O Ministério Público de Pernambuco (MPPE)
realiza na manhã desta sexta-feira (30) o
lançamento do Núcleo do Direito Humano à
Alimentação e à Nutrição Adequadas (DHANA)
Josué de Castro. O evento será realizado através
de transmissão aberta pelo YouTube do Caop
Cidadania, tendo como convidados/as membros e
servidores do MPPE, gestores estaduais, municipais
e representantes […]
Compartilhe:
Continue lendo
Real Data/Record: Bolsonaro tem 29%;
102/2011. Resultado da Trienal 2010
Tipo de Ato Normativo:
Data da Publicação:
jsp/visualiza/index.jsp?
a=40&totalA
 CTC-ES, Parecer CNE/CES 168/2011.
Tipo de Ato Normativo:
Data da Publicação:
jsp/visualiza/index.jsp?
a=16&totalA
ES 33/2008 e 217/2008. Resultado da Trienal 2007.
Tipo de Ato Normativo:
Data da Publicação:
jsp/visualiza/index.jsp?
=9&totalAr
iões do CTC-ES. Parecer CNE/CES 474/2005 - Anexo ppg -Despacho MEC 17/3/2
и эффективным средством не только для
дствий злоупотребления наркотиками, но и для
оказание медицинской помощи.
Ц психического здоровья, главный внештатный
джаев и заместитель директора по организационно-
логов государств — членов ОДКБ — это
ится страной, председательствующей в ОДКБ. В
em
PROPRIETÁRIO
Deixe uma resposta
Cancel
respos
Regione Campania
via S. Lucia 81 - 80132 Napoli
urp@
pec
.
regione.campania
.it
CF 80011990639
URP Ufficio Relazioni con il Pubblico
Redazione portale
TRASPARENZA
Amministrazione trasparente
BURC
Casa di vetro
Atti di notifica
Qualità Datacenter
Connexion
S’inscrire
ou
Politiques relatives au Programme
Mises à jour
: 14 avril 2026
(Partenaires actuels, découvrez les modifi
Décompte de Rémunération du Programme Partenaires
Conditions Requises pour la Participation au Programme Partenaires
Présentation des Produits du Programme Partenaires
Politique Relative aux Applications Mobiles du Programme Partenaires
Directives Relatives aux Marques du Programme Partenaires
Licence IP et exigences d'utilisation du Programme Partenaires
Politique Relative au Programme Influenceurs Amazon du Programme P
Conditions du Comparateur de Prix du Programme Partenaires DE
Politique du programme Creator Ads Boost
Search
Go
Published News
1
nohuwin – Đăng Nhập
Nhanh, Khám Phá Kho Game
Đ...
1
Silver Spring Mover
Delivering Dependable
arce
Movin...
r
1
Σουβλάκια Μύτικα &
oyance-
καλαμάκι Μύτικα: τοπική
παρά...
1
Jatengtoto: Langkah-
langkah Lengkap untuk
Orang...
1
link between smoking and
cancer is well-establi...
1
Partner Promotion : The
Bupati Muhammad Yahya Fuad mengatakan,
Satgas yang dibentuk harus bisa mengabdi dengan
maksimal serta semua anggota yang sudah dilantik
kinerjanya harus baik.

§ §

*JOB ITEM*. Your response must consist of the entries, reproduced exactly.

*ANSWER SECTION*.
O Ministério Público de Pernambuco (MPPE)
realiza na manhã desta sexta-feira (30) o
lançamento do Núcleo do Direito Humano à
Alimentação e à Nutrição Adequadas (DHANA)
Josué de Castro. O evento será realizado através
de transmissão aberta pelo YouTube do Caop
Cidadania, tendo como convidados/as membros e
servidores do MPPE, gestores estaduais, municipais
e representantes […]
Compartilhe:
Continue lendo
Real Data/Record: Bolsonaro tem 29%;
102/2011. Resultado da Trienal 2010
Tipo de Ato Normativo:
Data da Publicação:
jsp/visualiza/index.jsp?
a=40&totalA
 CTC-ES, Parecer CNE/CES 168/2011.
Tipo de Ato Normativo:
Data da Publicação:
jsp/visualiza/index.jsp?
a=16&totalA
ES 33/2008 e 217/2008. Resultado da Trienal 2007.
Tipo de Ato Normativo:
Data da Publicação:
jsp/visualiza/index.jsp?
=9&totalAr
iões do CTC-ES. Parecer CNE/CES 474/2005 - Anexo ppg -Despacho MEC 17/3/2
и эффективным средством не только для
дствий злоупотребления наркотиками, но и для
оказание медицинской помощи.
Ц психического здоровья, главный внештатный
джаев и заместитель директора по организационно-
логов государств — членов ОДКБ — это
ится страной, председательствующей в ОДКБ. В
em
PROPRIETÁRIO
Deixe uma resposta
Cancel
respos
Regione Campania
via S. Lucia 81 - 80132 Napoli
urp@
pec
.
regione.campania
.it
CF 80011990639
URP Ufficio Relazioni con il Pubblico
Redazione portale
TRASPARENZA
Amministrazione trasparente
BURC
Casa di vetro
Atti di notifica
Qualità Datacenter
Connexion
S’inscrire
ou
Politiques relatives au Programme
Mises à jour
: 14 avril 2026
(Partenaires actuels, découvrez les modifi
Décompte de Rémunération du Programme Partenaires
Conditions Requises pour la Participation au Programme Partenaires
Présentation des Produits du Programme Partenaires
Politique Relative aux Applications Mobiles du Programme Partenaires
Directives Relatives aux Marques du Programme Partenaires
Licence IP et exigences d'utilisation du Programme Partenaires
Politique Relative au Programme Influenceurs Amazon du Programme P
Conditions du Comparateur de Prix du Programme Partenaires DE
Politique du programme Creator Ads Boost
Search
Go
Published News
1
nohuwin – Đăng Nhập
Nhanh, Khám Phá Kho Game
Đ...
1
Silver Spring Mover
Delivering Dependable
arce
Movin...
r
1
Σουβλάκια Μύτικα &
oyance-
καλαμάκι Μύτικα: τοπική
παρά...
1
Jatengtoto: Langkah-
langkah Lengkap untuk
Orang...
1
link between smoking and
cancer is well-establi...
1
Partner Promotion : The
Bupati Muhammad Yahya Fuad mengatakan,
Satgas yang dibentuk harus bisa mengabdi dengan
maksimal serta semua anggota yang sudah dilantik
kinerjanya harus baik.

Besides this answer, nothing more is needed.